----- GIVEN DATA -----

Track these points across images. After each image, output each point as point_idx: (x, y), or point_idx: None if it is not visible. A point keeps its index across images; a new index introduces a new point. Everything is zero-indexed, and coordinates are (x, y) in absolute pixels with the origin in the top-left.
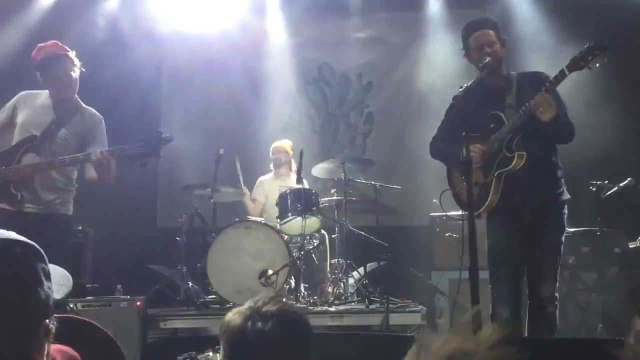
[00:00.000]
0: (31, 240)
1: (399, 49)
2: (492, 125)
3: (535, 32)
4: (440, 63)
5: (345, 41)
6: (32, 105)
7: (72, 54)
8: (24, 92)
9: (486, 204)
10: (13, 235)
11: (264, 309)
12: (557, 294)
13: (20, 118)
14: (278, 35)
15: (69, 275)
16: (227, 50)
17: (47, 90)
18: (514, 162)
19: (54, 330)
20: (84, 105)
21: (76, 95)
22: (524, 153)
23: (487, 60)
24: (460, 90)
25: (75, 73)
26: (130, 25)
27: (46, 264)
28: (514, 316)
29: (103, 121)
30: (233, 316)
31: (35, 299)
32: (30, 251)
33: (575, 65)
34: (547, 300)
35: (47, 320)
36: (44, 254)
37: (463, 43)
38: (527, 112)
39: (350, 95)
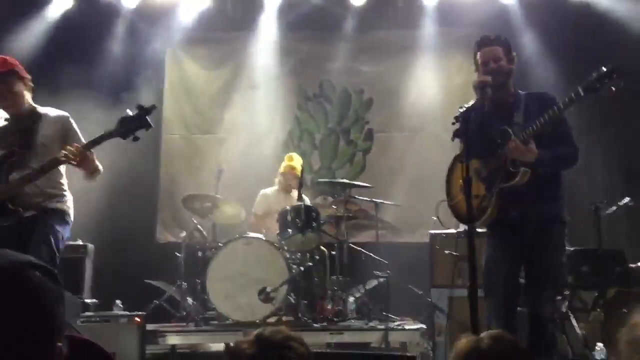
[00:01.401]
0: (28, 231)
1: (400, 66)
2: (499, 140)
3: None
4: (442, 80)
5: (346, 57)
6: None
7: (18, 69)
8: None
9: (484, 217)
10: (31, 259)
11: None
12: (556, 314)
13: None
14: (278, 50)
15: (77, 300)
16: (228, 64)
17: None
18: (518, 177)
19: (64, 352)
20: (43, 109)
21: (30, 103)
22: (529, 170)
23: (480, 82)
24: (461, 110)
25: (21, 88)
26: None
27: (62, 287)
28: (508, 331)
29: (70, 117)
30: (242, 345)
31: (52, 322)
32: (49, 275)
33: (590, 87)
34: (546, 319)
35: (60, 344)
36: (59, 277)
37: (473, 58)
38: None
39: (351, 111)
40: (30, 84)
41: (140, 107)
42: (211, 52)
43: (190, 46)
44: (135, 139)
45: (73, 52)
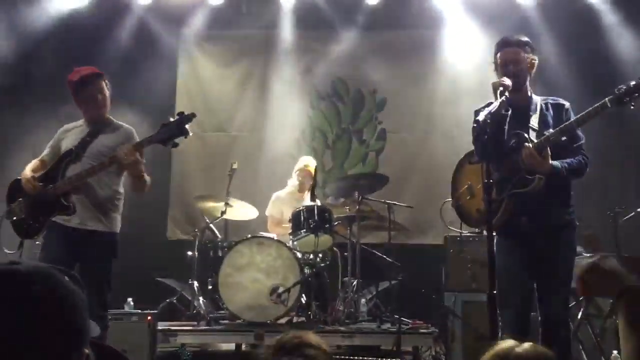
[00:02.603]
0: (82, 255)
1: (414, 66)
2: (513, 144)
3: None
4: (456, 81)
5: (359, 57)
6: (71, 132)
7: (105, 77)
8: (64, 126)
9: (494, 222)
10: (61, 267)
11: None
12: (569, 319)
13: (63, 147)
14: (292, 49)
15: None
16: (242, 61)
17: (82, 119)
18: (534, 184)
19: (92, 358)
20: (116, 121)
21: (108, 115)
22: (544, 177)
23: (499, 84)
24: (481, 113)
25: (108, 93)
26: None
27: (86, 294)
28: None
29: (135, 132)
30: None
31: (80, 328)
32: (75, 281)
33: (619, 99)
34: (559, 325)
35: (87, 351)
36: (82, 283)
37: (494, 58)
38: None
39: (364, 111)
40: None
41: (181, 114)
42: (225, 49)
43: (204, 44)
44: (175, 145)
45: (84, 51)
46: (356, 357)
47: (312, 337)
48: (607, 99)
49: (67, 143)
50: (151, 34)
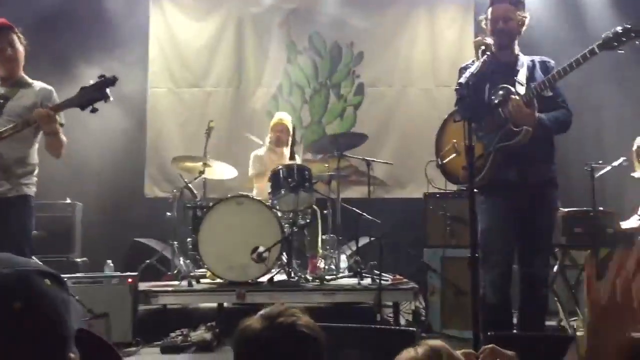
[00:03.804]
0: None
1: (392, 19)
2: (500, 98)
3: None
4: (434, 34)
5: (336, 10)
6: None
7: (17, 30)
8: None
9: (480, 176)
10: (39, 266)
11: (278, 320)
12: (548, 277)
13: None
14: (268, 2)
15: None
16: (216, 15)
17: None
18: (521, 136)
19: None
20: (31, 80)
21: (22, 72)
22: (531, 129)
23: (481, 43)
24: (464, 78)
25: (20, 48)
26: None
27: (69, 294)
28: (504, 301)
29: (54, 92)
30: (249, 322)
31: (62, 332)
32: (56, 282)
33: (607, 44)
34: (540, 283)
35: (72, 355)
36: (65, 283)
37: (485, 11)
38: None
39: (341, 65)
40: (26, 48)
41: (101, 77)
42: (198, 2)
43: None
44: (94, 110)
45: (50, 11)
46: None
47: (305, 319)
48: (594, 44)
49: None
50: None
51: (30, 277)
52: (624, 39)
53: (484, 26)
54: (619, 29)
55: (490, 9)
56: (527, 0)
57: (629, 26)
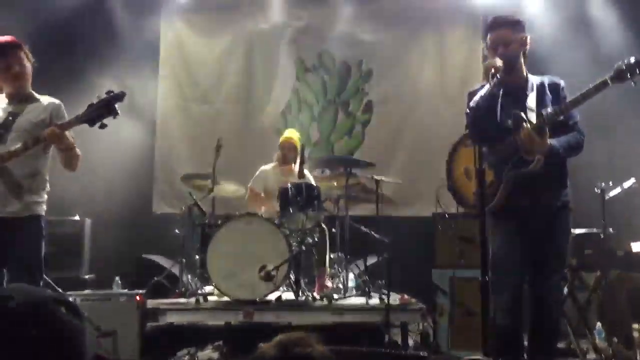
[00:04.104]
0: (9, 243)
1: (400, 37)
2: (510, 125)
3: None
4: (442, 53)
5: (345, 27)
6: None
7: (25, 47)
8: None
9: (492, 204)
10: (57, 294)
11: (294, 350)
12: (560, 302)
13: None
14: (278, 20)
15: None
16: (226, 32)
17: (1, 95)
18: (533, 165)
19: None
20: (39, 95)
21: (30, 89)
22: (543, 158)
23: (490, 66)
24: (474, 102)
25: (28, 65)
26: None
27: (85, 321)
28: (514, 325)
29: (62, 106)
30: (264, 349)
31: (80, 358)
32: (72, 310)
33: (619, 76)
34: (551, 308)
35: None
36: (81, 311)
37: (485, 38)
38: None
39: (350, 82)
40: (33, 65)
41: (109, 93)
42: (209, 20)
43: (187, 14)
44: (102, 126)
45: (62, 23)
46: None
47: (320, 349)
48: (607, 76)
49: None
50: (132, 4)
51: (47, 306)
52: (637, 71)
53: (486, 53)
54: (632, 59)
55: (489, 35)
56: (538, 19)
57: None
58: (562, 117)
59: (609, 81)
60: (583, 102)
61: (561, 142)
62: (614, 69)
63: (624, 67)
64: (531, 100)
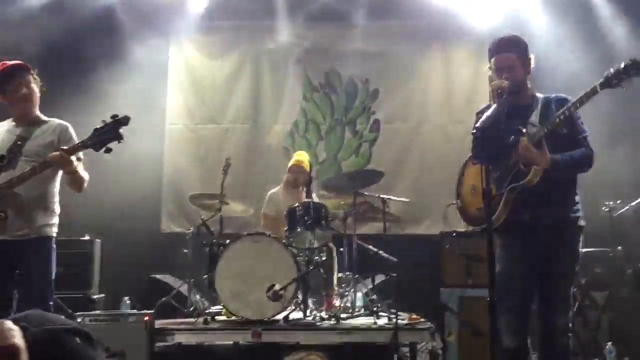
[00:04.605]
0: (16, 264)
1: (407, 57)
2: (511, 139)
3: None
4: (448, 72)
5: (352, 47)
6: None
7: (33, 71)
8: None
9: (493, 218)
10: (74, 324)
11: None
12: (570, 325)
13: None
14: (284, 40)
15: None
16: (233, 53)
17: (9, 119)
18: (529, 176)
19: None
20: (46, 117)
21: (38, 112)
22: (540, 168)
23: (497, 87)
24: (481, 122)
25: (35, 88)
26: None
27: (100, 351)
28: (521, 347)
29: (70, 127)
30: None
31: None
32: (88, 340)
33: (608, 82)
34: (560, 332)
35: None
36: (96, 341)
37: (489, 61)
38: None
39: (357, 101)
40: (42, 89)
41: (114, 117)
42: (216, 41)
43: (195, 35)
44: (108, 150)
45: (72, 45)
46: None
47: None
48: (596, 83)
49: None
50: (141, 25)
51: (61, 336)
52: (625, 76)
53: (491, 75)
54: (621, 65)
55: (493, 60)
56: (546, 30)
57: (630, 62)
58: (564, 130)
59: (598, 88)
60: (575, 110)
61: (565, 156)
62: (603, 76)
63: (612, 73)
64: (534, 116)
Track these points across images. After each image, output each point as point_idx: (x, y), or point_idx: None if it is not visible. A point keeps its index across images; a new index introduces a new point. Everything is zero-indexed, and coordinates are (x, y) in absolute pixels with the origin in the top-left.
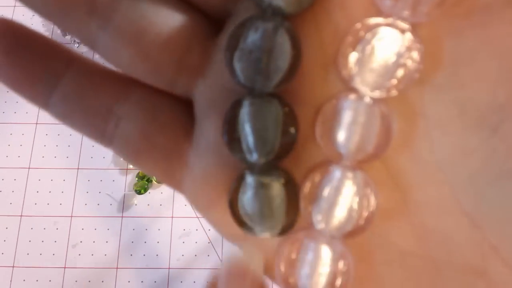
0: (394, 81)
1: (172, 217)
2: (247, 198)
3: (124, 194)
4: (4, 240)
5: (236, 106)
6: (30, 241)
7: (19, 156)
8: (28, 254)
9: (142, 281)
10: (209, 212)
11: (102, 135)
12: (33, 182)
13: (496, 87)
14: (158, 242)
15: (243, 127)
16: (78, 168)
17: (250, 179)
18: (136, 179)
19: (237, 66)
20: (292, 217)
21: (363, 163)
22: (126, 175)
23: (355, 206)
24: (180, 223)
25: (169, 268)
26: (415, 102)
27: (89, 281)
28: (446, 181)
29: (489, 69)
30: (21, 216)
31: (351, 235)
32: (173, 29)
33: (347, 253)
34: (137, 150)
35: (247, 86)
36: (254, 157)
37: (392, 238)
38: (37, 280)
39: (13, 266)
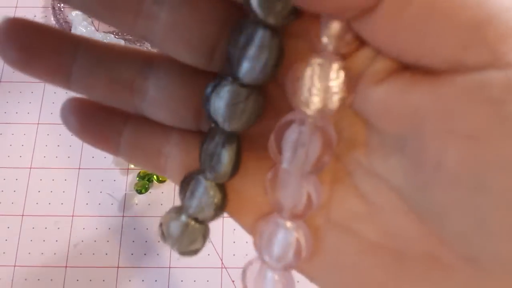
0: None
1: None
2: (173, 225)
3: (125, 193)
4: (6, 240)
5: (188, 181)
6: (31, 240)
7: (20, 156)
8: (29, 253)
9: (143, 280)
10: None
11: (158, 169)
12: (35, 182)
13: (390, 124)
14: (158, 241)
15: (187, 197)
16: (79, 168)
17: (183, 217)
18: (137, 178)
19: (202, 156)
20: (185, 247)
21: (297, 216)
22: (127, 175)
23: (286, 248)
24: None
25: (169, 267)
26: (362, 133)
27: (90, 280)
28: (393, 189)
29: (380, 112)
30: (22, 215)
31: (287, 268)
32: (189, 88)
33: (285, 278)
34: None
35: (202, 170)
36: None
37: (362, 233)
38: (38, 279)
39: (14, 266)
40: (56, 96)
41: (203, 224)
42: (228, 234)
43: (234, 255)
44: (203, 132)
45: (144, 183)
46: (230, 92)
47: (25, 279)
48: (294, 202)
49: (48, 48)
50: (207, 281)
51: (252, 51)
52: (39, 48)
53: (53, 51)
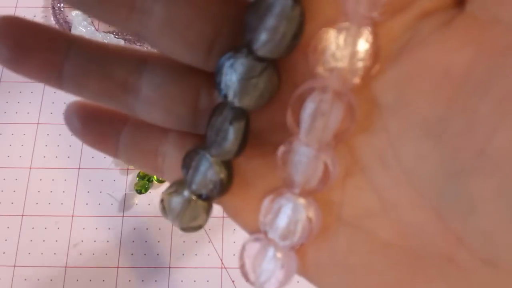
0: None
1: None
2: (175, 200)
3: (125, 193)
4: (6, 240)
5: (192, 155)
6: (31, 240)
7: (20, 156)
8: (29, 253)
9: (142, 280)
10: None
11: (156, 169)
12: (35, 182)
13: (434, 103)
14: (158, 241)
15: (191, 172)
16: (79, 168)
17: (186, 193)
18: (137, 178)
19: (208, 132)
20: (187, 223)
21: (309, 193)
22: (127, 175)
23: (295, 225)
24: None
25: (169, 267)
26: (377, 119)
27: (90, 280)
28: (411, 183)
29: (425, 88)
30: (22, 215)
31: (293, 247)
32: (185, 86)
33: (287, 258)
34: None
35: (207, 145)
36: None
37: (375, 231)
38: (38, 279)
39: (14, 266)
40: (56, 96)
41: (207, 201)
42: (228, 234)
43: (234, 255)
44: (200, 134)
45: (144, 183)
46: (244, 65)
47: (25, 279)
48: (307, 177)
49: (40, 46)
50: (207, 281)
51: (270, 21)
52: (30, 47)
53: (45, 50)
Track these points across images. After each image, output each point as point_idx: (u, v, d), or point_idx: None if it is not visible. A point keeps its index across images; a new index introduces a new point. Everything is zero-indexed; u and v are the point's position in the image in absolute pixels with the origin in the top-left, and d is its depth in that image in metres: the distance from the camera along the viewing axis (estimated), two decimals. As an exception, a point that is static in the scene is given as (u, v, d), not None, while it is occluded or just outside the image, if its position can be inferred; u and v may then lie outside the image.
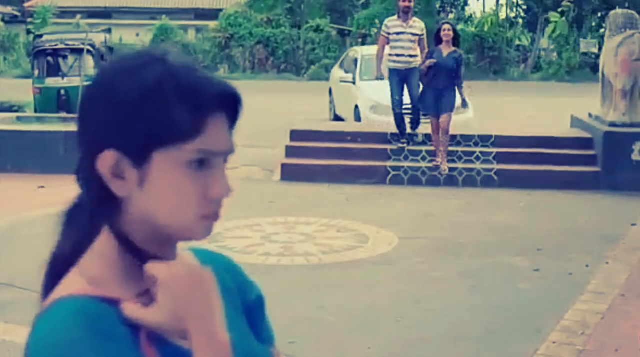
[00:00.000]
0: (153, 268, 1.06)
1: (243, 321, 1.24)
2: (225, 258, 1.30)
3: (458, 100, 10.58)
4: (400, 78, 10.83)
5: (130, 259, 1.09)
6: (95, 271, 1.08)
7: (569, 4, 9.45)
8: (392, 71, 10.91)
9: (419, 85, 10.76)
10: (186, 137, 1.04)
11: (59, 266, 1.11)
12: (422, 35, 10.97)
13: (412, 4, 11.02)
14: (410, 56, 10.80)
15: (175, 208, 1.06)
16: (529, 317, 5.78)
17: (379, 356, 5.12)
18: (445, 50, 10.33)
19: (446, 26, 10.58)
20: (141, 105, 1.04)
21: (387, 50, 10.98)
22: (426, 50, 10.88)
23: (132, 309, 1.05)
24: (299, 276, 6.76)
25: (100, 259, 1.09)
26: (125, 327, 1.04)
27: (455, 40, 10.39)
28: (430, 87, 10.27)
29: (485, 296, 6.27)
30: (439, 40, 10.41)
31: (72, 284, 1.07)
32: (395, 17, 11.15)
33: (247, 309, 1.27)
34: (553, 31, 10.29)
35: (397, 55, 10.83)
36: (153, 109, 1.04)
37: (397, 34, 10.83)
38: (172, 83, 1.04)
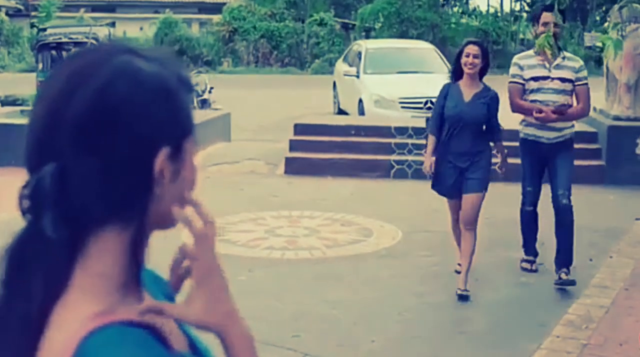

-----

TASK STATEMENT: Set down the lines from the one containing "2: (225, 258, 1.30)" through the last line of the records above, both included, exactly as they appear and with no other text. Pictures should not be set down.

ANSWER SPACE:
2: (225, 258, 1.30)
3: (458, 100, 10.58)
4: (400, 78, 10.83)
5: (130, 259, 1.09)
6: (95, 271, 1.08)
7: (569, 4, 9.45)
8: (392, 71, 10.91)
9: (419, 85, 10.76)
10: (186, 137, 1.04)
11: (59, 266, 1.11)
12: (422, 35, 10.97)
13: (412, 4, 11.02)
14: (410, 56, 10.80)
15: (175, 208, 1.06)
16: (529, 317, 5.78)
17: (379, 356, 5.12)
18: (445, 50, 10.33)
19: (446, 26, 10.58)
20: (141, 105, 1.04)
21: (387, 50, 10.98)
22: (426, 50, 10.88)
23: (132, 309, 1.05)
24: (299, 276, 6.76)
25: (100, 259, 1.09)
26: (125, 327, 1.04)
27: (455, 40, 10.39)
28: (430, 87, 10.27)
29: (485, 296, 6.27)
30: (439, 40, 10.41)
31: (72, 284, 1.07)
32: (395, 17, 11.15)
33: (247, 309, 1.27)
34: (553, 31, 10.29)
35: (397, 55, 10.83)
36: (153, 109, 1.04)
37: (397, 34, 10.83)
38: (172, 83, 1.04)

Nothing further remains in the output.